2. More Detailed Models. Elaborate on the behavioral model to include the effects described in step 1. Model elaboration may consist of a series of models, each one incrementally more complex and building upon the previous one. This step is again all simulation, with no RTDX or hardware involved yet.
Figure
3. Model elaboration. Click on image to see enlarged view.
Model Elaboration. In this figure we have added more details to the existing subsystems from step 1. In practice we might break this step down into a number of models to isolate one set of effects from another. Or we might take advantage of configurable subsystems.
3. A Model for Implementation. This model has a particular DSP in mind and is very likely a subset of the model where you left off in step 2. That subset being the Simulink blocks you wish to generate code for and run on the DSP. The target-side RTDX blocks enter the picture here but you are still not running anything on the DSP yet. You generate C code, compile it, link it to an .out file, and stop there.
Figure
4. A conceptual implementation model. Click on image to see enlarged view.

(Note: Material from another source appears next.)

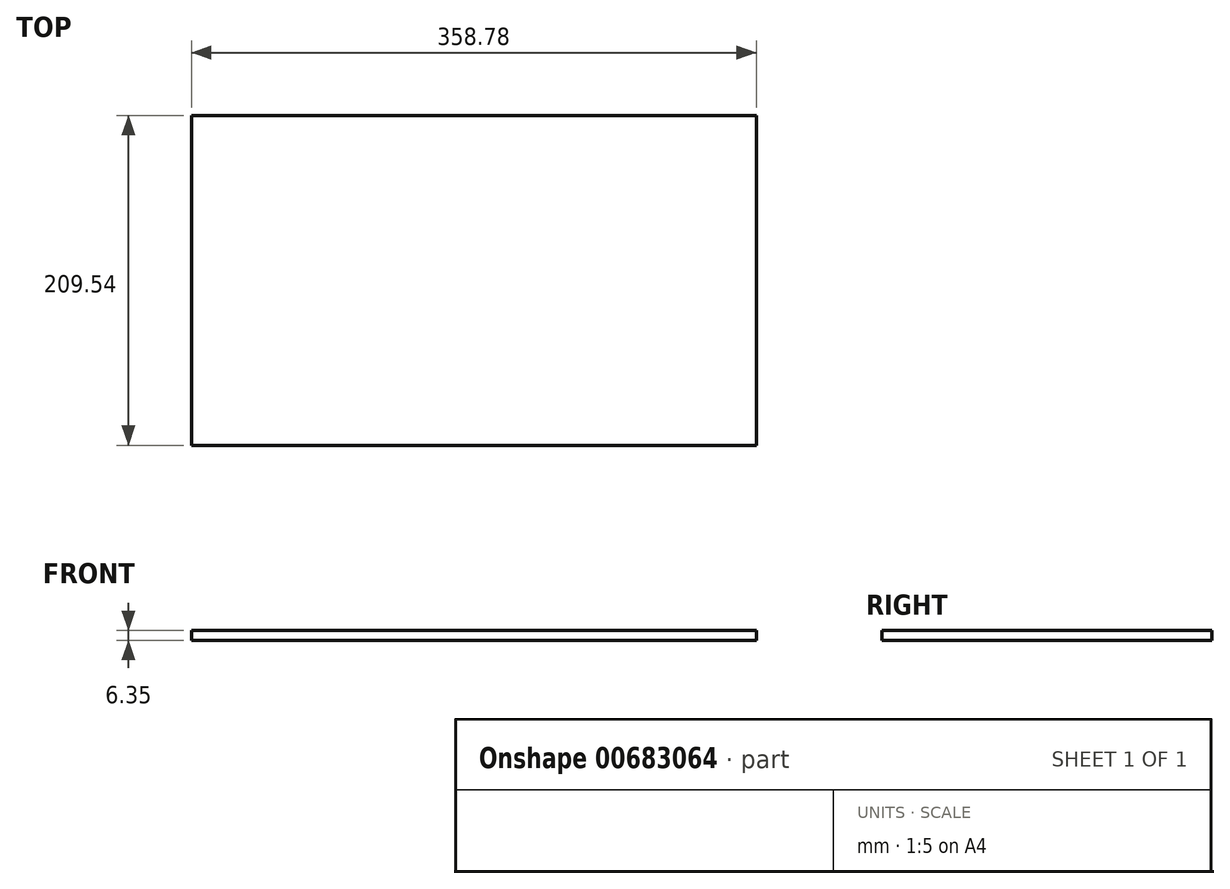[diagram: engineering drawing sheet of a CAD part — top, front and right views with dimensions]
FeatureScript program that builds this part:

4. A Model for Testing. Finally, the hardware is here. Again, one of the virtues of Model-Based Design is that you don’t need costly hardware and test equipment until you are pretty sure your ideas work in simulation. When you arrive here at step 4, the leap of faith is then much smaller. You might also call this model the test harness model. In step 3 we cut out and used the portion of the system model in step 2 to be implemented on the DSP, but in this step we do just the opposite. In this step we cut out and use the test harness from either step 1 or 2 that interfaced with the DSP blocks. Basically we remove the DSP block and use the rest. The RTDX HOST blocks enter the picture here. To run this model successfully you need your hardware platform and a JTAG emulator.
Figure 5. The testing model. Click on image to see enlarged view.
The Testing Model. Notice in this model the DSP block is not present as an explicit block. However, when one presses the play button, the DSP .out file we built in step 3 is loaded on the target processor and starts running. The DSP is then reading and writing from or to the RTDX Host blocks to communicate with Simulink. This is what we call processor-in-the-loop (PIL) simulation. Here we take advantage of the test harness we used during our simulation using Simulink only. Reusing the same test harness is a tremendous benefit of using Model-Based Design, and it comes at no extra cost. Essentially, by using the same test harness, you should get the same answers during testing that you get during simulation (assuming a purely digital system). If you don’t, then you need either to fix the problem or to justify the differences logically.